British author (1875–1958)

Gerald Willoughby-Meade (25 September 1875 – 24 June 1958) was a British author who wrote on the subject of the supernatural in Chinese folklore.

He was a member of the Royal Asiatic Society and a member of council of the China Society in London.

He was a friend of Lionel Giles to whom he dedicated his book Chinese Ghouls and Goblins.

His publications include:
- The Grotesque in Chinese Art (1918, London)
  - which was presented as a paper and read before the China Society.
- Ghost and Vampire Tales of China (1925, London)
  - which was presented as a paper and read before the China Society, 28 May 1925.
- Chinese Ghouls and Goblins (1928, London)
  - which was cited extensively in Montague Summers' book The Vampire, His Kith and Kin (1928, London)
  - which had two stories, The Celestial Stag and Saved by the Book, reprinted in the anthology The Book of Fantasy (originally published in 1940 as Antologia de la literatura fantastica, Argentina) edited by Jorge Luis Borges, Adolfo Bioy Casares and Silvina Ocampo.

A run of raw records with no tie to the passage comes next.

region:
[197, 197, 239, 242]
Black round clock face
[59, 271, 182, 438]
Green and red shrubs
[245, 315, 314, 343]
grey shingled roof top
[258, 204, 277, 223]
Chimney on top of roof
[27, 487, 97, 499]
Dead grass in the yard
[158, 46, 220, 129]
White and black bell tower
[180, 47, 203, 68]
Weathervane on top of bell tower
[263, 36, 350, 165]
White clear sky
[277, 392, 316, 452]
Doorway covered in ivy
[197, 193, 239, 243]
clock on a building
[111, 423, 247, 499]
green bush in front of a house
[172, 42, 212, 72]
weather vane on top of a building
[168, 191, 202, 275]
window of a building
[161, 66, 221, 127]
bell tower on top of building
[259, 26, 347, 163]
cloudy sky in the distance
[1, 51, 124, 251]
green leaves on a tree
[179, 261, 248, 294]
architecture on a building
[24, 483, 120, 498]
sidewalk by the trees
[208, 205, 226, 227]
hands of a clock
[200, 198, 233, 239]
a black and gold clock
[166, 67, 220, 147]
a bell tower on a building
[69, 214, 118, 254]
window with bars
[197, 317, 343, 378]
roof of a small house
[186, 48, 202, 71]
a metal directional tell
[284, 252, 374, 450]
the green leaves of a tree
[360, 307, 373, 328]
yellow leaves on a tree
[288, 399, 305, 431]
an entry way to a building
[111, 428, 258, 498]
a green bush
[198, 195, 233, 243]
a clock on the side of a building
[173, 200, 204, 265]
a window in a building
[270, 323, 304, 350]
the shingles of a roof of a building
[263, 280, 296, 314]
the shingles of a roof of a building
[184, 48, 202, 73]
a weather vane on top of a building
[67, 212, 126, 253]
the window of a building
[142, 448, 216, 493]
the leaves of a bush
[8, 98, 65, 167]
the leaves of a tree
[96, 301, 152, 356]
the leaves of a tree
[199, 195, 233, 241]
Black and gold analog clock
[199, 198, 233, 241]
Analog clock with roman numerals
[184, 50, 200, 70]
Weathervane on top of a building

Willoughby-Meade learned to read and write Chinese at the School of Oriental Studies (as a part-time hobby). He also learned from Chinese friends he met and knew at the China Society. He also had "conversational" French and Spanish, and on retirement studied Greek.

Despite his interest in Asian studies, he never visited China or Japan. All his information was gained from study reading, especially from the libraries of the School of Oriental Studies, British Museum and the Victoria and Albert Museum.

During the First World War he was (due to age) a Reserve in the Artist's Rifles; reporting for weekend camps in Essex; keeping uniform and rifle at home.

Professionally he was an actuary, working in the City of London for a major insurance group on the statistical side of life assurance.